» Data in this exercise

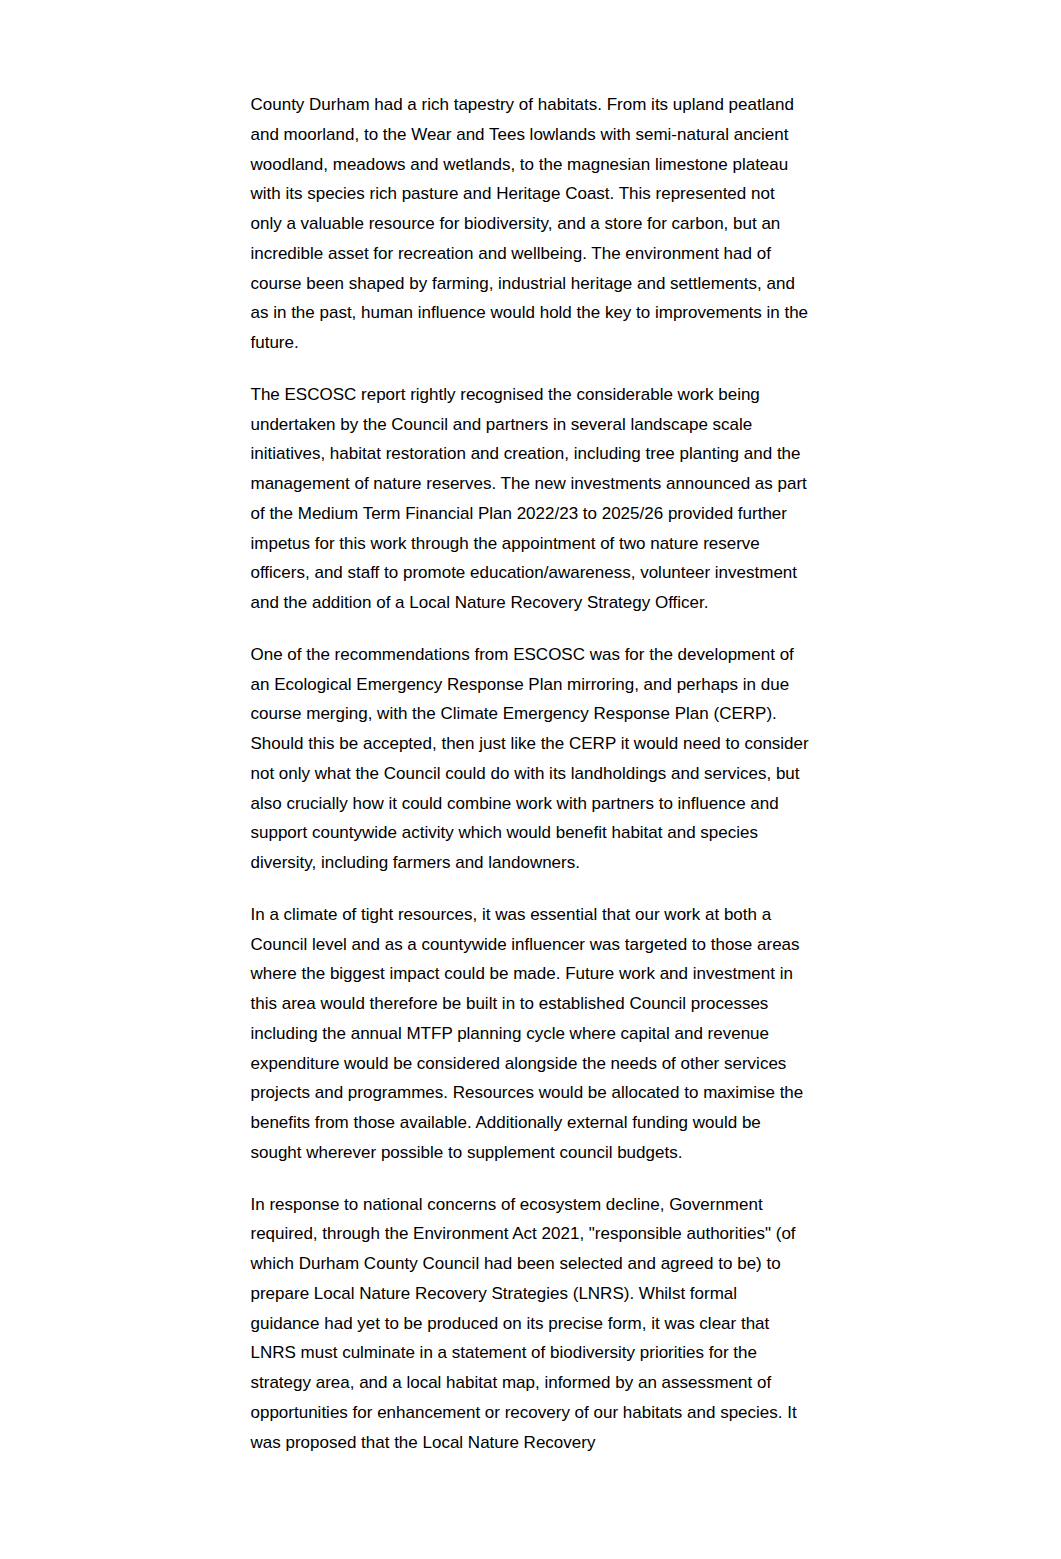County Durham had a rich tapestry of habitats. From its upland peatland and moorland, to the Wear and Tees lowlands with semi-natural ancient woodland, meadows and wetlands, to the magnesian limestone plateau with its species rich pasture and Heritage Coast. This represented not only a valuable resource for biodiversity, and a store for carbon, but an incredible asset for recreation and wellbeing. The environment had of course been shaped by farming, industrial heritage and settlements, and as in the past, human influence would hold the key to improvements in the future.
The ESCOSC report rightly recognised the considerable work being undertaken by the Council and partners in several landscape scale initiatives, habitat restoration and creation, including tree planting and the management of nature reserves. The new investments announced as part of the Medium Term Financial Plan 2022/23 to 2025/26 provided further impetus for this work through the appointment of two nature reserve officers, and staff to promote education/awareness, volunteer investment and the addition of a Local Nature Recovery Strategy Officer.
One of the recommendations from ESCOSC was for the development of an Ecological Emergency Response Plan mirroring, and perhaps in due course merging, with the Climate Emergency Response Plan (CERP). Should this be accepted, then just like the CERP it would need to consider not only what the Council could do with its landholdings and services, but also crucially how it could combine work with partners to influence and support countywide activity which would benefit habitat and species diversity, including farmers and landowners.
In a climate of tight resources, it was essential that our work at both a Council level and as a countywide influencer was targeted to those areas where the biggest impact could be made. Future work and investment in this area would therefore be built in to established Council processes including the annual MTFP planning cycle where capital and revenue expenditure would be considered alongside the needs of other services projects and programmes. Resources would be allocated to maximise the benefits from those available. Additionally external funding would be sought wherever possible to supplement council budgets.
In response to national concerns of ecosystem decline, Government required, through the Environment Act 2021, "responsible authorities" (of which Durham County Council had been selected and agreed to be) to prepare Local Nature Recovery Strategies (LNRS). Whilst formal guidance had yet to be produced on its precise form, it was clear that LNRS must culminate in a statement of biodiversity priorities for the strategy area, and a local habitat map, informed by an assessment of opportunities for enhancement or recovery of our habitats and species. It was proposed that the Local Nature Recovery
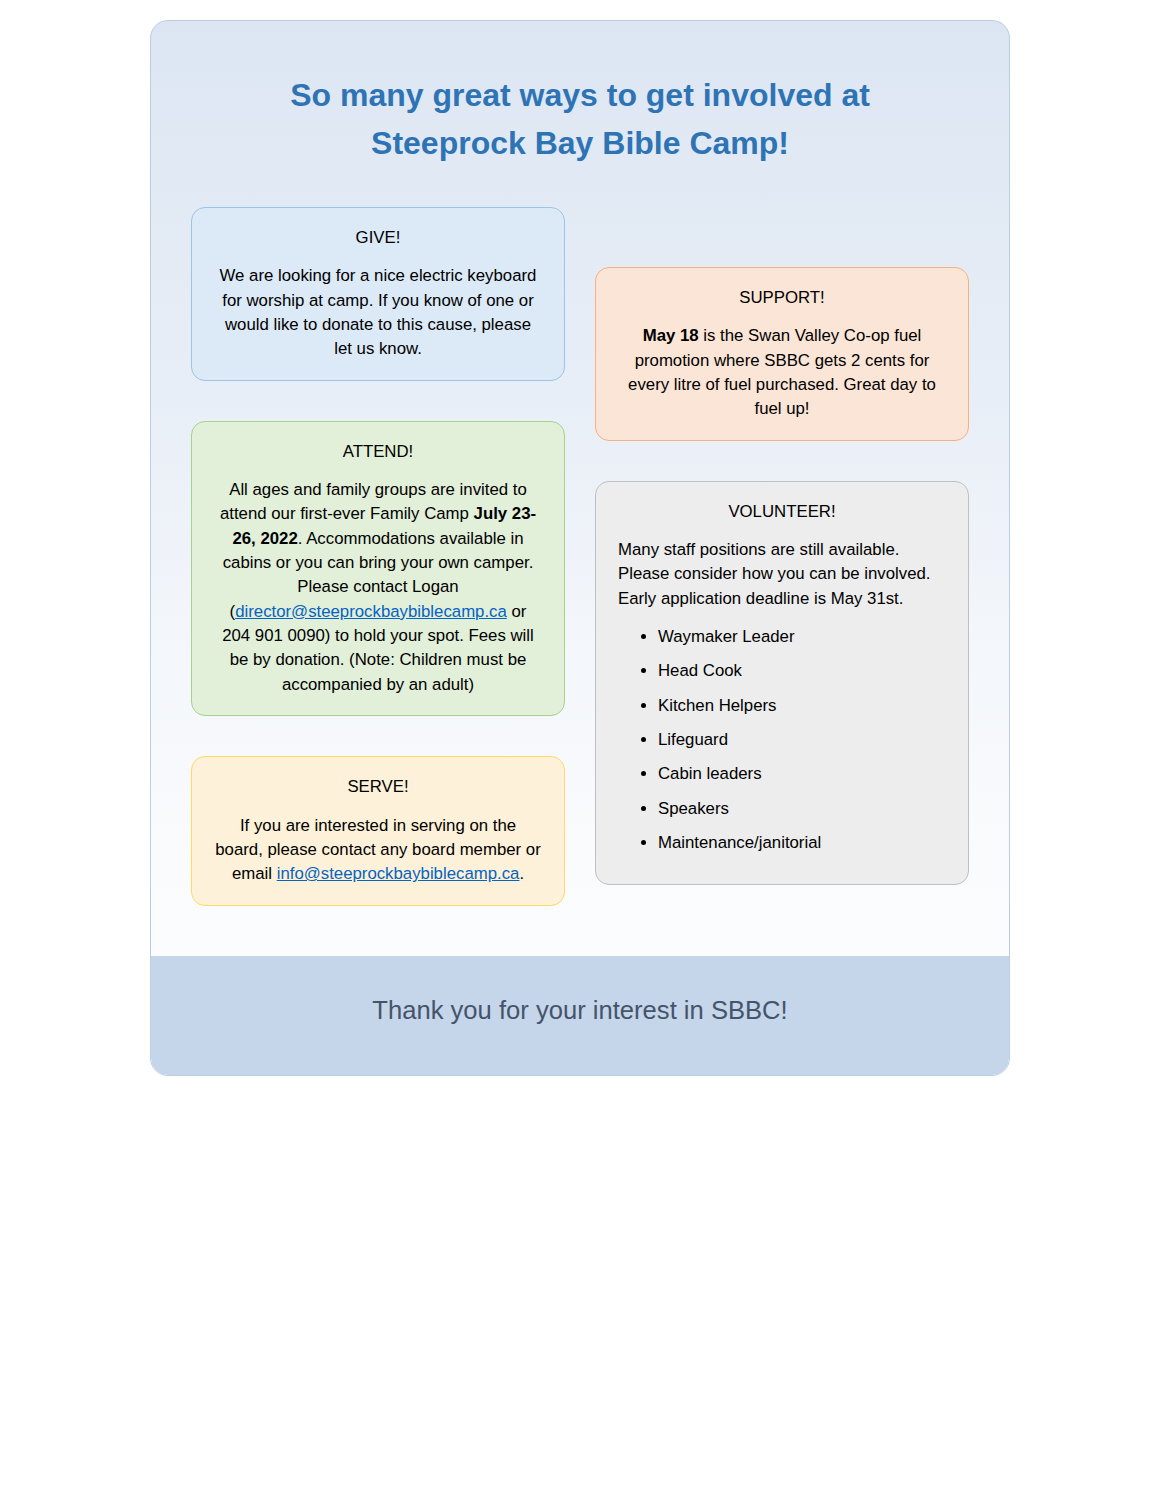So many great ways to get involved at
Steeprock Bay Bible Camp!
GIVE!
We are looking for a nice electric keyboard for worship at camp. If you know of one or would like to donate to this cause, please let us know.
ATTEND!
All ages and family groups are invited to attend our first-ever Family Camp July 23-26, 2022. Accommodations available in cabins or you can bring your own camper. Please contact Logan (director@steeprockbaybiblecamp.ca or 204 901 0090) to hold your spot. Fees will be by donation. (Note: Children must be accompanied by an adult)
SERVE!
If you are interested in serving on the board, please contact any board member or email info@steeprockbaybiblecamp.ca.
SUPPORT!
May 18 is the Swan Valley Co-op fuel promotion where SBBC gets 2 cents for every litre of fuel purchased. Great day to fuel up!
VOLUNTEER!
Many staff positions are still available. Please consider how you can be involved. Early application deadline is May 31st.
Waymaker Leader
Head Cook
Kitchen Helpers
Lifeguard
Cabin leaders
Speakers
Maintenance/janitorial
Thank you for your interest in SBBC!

--

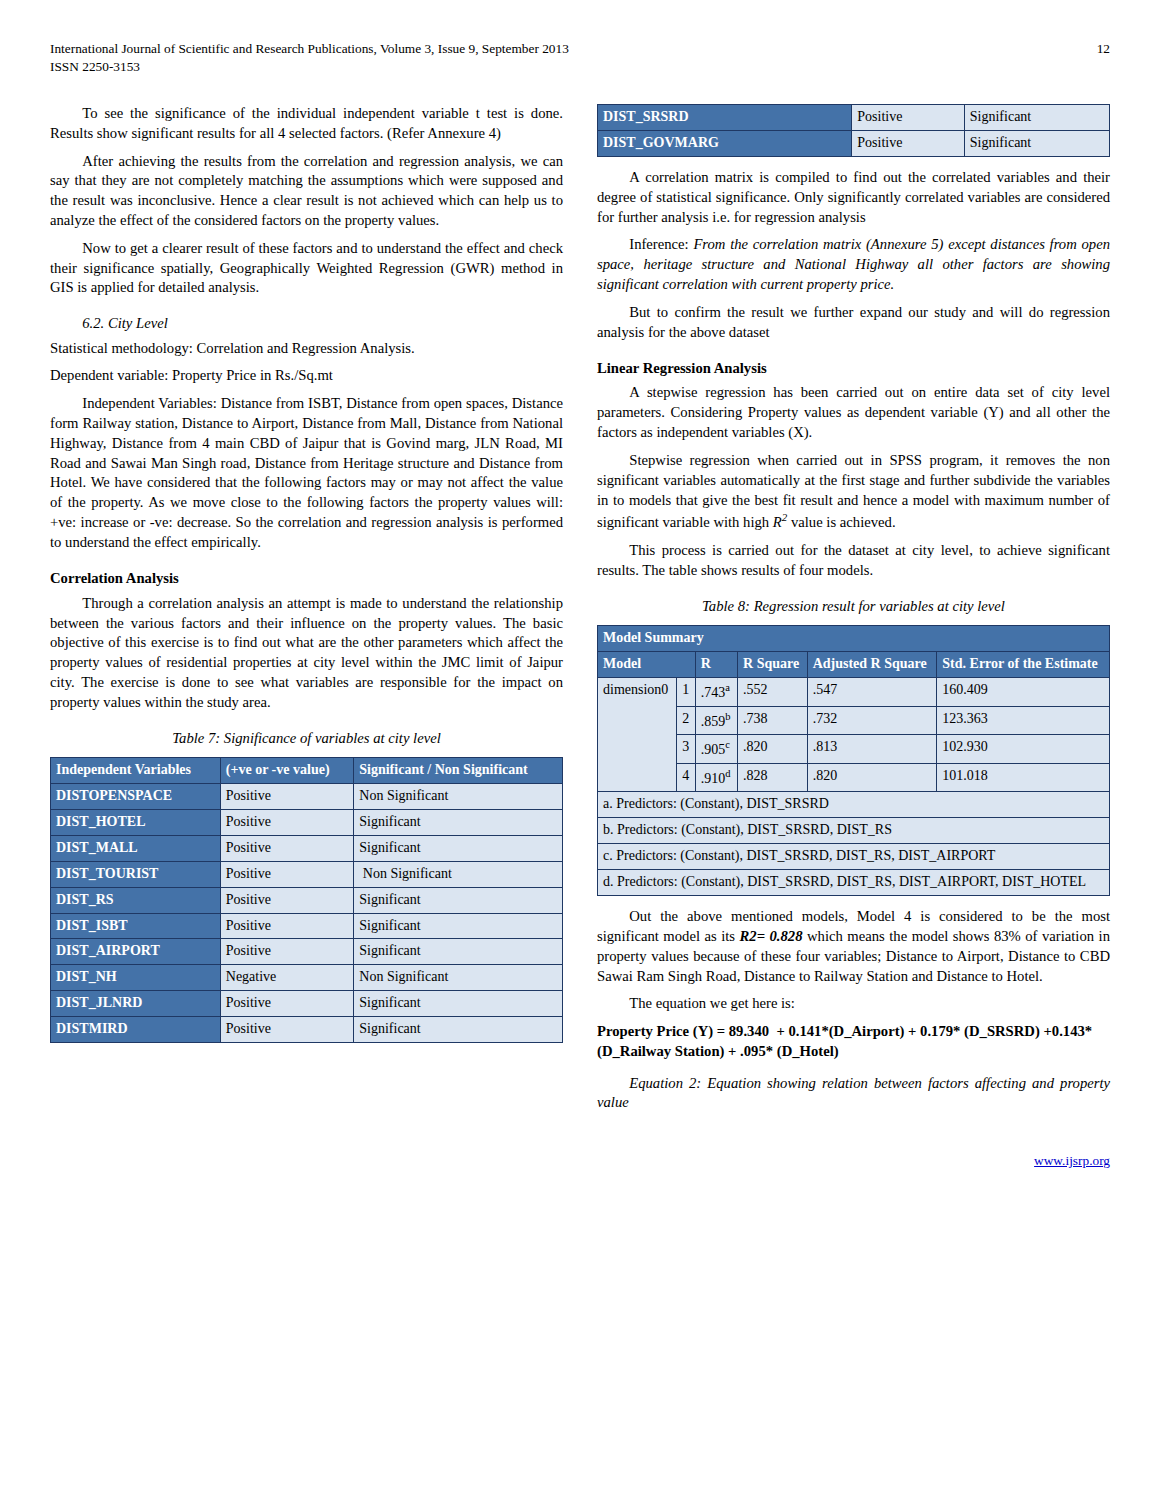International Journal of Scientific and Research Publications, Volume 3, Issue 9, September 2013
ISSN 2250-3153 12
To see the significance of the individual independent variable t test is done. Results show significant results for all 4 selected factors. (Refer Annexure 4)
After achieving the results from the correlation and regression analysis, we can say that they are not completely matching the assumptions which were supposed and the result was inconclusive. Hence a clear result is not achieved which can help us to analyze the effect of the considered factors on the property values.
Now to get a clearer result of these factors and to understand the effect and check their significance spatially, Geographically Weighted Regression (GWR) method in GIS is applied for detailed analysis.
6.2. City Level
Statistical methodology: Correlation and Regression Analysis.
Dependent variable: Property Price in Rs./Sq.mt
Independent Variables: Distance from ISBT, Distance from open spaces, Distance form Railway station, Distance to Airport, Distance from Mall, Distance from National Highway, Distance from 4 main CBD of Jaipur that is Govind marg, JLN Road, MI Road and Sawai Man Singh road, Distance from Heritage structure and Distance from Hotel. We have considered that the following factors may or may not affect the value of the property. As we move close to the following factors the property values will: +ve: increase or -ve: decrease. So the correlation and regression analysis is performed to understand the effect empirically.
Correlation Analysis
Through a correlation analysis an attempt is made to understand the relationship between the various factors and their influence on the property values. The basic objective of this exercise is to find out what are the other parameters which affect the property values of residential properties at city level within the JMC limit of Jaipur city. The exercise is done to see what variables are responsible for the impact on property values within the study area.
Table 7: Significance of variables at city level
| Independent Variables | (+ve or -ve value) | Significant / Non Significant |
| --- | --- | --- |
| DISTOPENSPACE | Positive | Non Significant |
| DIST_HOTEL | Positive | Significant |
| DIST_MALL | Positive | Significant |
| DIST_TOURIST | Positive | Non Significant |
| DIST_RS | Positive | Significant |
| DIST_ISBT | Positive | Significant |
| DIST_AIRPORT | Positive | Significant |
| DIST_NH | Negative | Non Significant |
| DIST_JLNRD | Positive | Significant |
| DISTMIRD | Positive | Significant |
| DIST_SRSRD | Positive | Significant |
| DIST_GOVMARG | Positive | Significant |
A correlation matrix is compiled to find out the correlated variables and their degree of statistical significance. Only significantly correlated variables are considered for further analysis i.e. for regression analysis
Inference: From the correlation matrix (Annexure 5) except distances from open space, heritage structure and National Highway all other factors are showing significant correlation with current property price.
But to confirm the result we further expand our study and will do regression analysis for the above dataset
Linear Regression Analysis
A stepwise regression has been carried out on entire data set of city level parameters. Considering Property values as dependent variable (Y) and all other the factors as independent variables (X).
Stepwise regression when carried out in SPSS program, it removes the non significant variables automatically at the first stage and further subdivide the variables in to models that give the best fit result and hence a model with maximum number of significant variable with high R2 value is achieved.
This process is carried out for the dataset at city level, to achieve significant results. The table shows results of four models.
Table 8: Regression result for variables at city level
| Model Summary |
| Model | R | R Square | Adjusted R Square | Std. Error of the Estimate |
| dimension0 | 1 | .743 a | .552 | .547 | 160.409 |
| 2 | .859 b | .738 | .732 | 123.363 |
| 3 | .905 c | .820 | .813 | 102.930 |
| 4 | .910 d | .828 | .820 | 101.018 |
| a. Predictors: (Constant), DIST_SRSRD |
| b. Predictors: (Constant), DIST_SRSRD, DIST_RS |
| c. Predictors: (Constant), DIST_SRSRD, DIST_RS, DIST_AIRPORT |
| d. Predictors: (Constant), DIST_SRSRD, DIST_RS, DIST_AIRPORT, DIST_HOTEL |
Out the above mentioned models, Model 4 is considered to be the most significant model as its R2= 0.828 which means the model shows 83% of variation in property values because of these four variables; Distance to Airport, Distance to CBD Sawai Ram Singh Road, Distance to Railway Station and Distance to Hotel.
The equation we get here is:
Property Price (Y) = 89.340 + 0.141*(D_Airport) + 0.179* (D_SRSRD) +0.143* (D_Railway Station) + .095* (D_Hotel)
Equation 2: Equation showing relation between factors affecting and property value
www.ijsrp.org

...

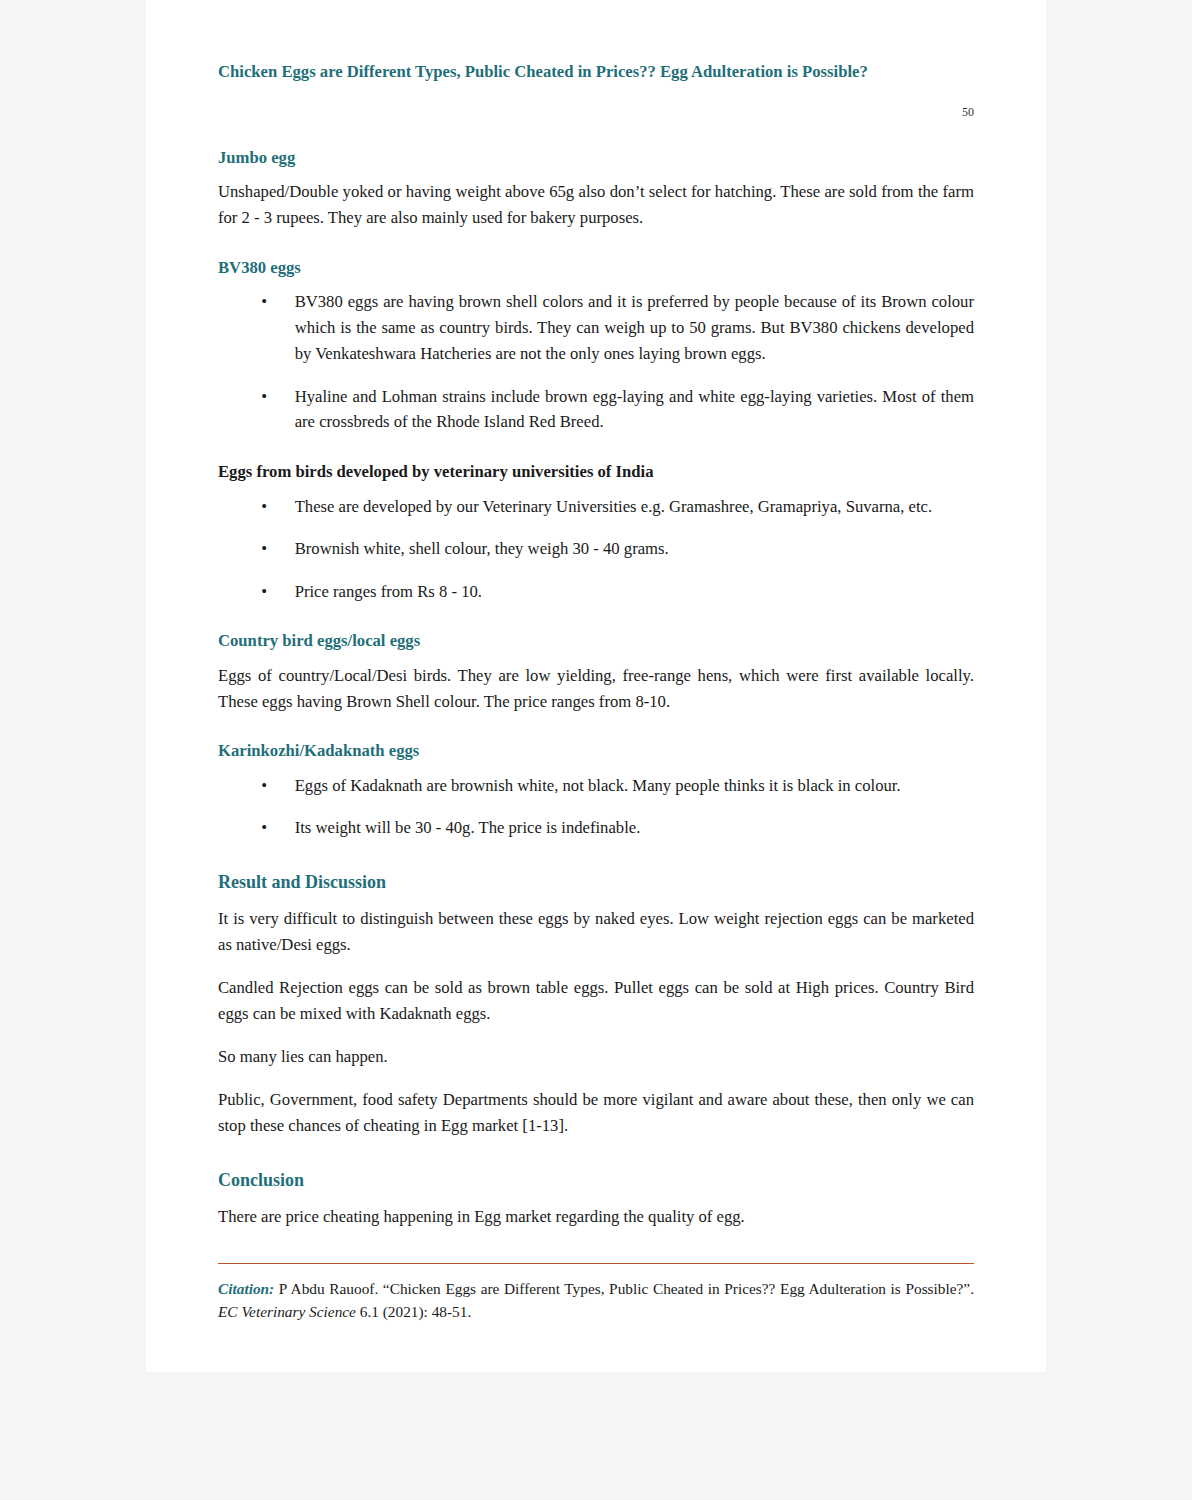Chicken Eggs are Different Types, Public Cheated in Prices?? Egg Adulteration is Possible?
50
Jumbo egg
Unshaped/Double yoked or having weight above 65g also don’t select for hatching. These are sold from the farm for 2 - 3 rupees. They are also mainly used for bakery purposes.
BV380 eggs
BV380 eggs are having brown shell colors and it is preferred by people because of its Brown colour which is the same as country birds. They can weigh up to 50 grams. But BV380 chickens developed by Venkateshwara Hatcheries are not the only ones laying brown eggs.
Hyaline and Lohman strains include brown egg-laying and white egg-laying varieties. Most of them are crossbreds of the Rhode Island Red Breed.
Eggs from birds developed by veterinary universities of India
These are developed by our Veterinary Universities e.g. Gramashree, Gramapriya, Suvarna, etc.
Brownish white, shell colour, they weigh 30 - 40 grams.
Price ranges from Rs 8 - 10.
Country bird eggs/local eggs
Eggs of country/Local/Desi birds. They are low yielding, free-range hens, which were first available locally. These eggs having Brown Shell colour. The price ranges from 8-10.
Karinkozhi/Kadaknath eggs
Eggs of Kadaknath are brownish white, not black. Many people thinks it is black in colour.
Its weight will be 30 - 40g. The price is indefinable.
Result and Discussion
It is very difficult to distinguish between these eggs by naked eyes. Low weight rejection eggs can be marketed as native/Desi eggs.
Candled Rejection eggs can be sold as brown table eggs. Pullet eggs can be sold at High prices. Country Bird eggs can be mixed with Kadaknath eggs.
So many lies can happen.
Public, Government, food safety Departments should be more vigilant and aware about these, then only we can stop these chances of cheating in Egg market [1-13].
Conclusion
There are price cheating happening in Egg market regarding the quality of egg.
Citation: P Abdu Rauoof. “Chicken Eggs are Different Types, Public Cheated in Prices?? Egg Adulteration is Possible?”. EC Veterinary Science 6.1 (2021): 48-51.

» What to produce
Repeat, character for character, the lines of the material above from the line with "There are price" through the line with "Citation: P Abdu".

» Task answer
There are price cheating happening in Egg market regarding the quality of egg.
Citation: P Abdu Rauoof. “Chicken Eggs are Different Types, Public Cheated in Prices?? Egg Adulteration is Possible?”. EC Veterinary Science 6.1 (2021): 48-51.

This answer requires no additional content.